Validation of a novel contact-free heart and respiratory rate monitor
Published in Journal of Medical Engineering & Technology, 2021
Ofer Havakuk, Ben Sadeh, Ilan Merdler, Zeev Zalevsky, Javier Garcia-Monreal, Sagi Polani, Yaron Arbel
A total of 115 subjects completed the study procedures. Mean age was 66 ± 14.6 (range 29–93) with 60% males, 31% obese patients (i.e., BMI > 30 kg/m2, range 17–44) and 56% measured in a chair (Table 1). In addition, the population included 13.3% of patients with an ongoing respiratory condition (of which 7.5% have COPD), 12.5% with abnormal chest shape (including barrel chest deformity; Table S1).
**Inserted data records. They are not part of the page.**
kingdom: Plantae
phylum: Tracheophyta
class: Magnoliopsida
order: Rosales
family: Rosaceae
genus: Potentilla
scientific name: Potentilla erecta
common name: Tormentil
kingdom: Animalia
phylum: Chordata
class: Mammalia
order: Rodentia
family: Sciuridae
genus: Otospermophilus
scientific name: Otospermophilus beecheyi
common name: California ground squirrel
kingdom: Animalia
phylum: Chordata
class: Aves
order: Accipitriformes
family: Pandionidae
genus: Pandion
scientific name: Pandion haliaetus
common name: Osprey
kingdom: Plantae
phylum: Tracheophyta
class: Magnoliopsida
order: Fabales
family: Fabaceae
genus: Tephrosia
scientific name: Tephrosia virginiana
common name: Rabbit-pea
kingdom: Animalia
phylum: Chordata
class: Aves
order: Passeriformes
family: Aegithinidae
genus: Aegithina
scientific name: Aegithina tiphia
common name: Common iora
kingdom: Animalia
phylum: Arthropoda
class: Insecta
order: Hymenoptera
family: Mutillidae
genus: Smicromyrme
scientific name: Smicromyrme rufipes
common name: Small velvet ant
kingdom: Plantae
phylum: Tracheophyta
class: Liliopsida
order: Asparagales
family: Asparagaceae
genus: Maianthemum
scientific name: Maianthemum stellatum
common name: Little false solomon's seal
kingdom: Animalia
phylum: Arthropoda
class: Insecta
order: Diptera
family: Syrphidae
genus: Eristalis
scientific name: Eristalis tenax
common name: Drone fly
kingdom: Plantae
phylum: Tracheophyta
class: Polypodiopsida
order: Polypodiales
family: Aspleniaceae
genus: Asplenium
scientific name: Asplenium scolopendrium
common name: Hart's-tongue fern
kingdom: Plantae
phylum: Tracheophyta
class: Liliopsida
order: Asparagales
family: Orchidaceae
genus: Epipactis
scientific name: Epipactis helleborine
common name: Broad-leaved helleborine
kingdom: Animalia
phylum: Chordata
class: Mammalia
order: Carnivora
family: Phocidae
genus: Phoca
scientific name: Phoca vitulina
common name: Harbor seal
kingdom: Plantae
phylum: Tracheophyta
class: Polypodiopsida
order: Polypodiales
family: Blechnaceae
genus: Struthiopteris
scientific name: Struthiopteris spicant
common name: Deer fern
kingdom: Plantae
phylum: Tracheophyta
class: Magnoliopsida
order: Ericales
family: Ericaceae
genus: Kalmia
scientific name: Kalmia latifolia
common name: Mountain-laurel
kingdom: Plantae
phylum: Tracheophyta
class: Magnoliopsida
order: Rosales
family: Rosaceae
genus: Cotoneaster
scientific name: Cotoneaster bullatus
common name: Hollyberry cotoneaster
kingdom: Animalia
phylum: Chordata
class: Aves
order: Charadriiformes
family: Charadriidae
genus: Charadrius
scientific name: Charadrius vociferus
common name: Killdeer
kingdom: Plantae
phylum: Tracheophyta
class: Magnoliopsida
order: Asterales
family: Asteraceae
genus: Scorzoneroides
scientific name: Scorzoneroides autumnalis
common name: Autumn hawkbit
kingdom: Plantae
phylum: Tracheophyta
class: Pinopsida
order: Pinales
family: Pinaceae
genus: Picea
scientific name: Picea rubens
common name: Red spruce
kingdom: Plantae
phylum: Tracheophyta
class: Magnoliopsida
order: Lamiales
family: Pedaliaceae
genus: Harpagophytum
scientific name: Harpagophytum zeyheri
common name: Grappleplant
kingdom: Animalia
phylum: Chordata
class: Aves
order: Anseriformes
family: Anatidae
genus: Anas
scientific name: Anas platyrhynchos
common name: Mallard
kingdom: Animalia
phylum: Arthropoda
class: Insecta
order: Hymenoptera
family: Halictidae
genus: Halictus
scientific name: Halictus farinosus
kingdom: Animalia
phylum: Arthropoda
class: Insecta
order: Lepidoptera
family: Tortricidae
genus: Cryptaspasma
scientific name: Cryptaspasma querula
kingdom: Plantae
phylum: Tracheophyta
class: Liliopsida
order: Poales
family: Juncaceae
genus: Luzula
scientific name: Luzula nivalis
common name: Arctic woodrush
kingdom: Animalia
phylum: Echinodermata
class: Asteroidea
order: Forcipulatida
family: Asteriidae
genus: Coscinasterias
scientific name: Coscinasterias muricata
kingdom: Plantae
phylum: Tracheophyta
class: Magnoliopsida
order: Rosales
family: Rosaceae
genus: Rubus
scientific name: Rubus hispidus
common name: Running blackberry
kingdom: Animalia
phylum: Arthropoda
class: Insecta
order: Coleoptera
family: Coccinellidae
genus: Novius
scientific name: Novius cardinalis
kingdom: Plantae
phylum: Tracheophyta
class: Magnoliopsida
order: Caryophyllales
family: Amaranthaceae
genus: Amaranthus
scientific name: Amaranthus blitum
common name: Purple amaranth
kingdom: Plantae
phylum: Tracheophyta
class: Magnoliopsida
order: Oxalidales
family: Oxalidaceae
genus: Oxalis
Seventy Percent of subjects had relatively bright skin tones, 17.5% with a brown skin tone, and 12.5% with dark skin tones (Tables S2). Subjects’ clothing varied in the type of garment, colour and number of layers. About half of subjects wore an undershirt or T-shirt, 24% wore a hospital gown and 18% wore a dress shirt or blouse, while a few wore sweaters (7%) (Table S3). The vast majority of subjects had only one layer of clothing (77%), though several had two layers (18%) or even three layers (5%). Lastly, 15% of measured subjects had an active arrhythmia during the measurement, of which 3% had atrial fibrillation (Afib). Details of the frequency distribution of medical history entries as evident in subjects’ medical records can be found in supplemental Table S4.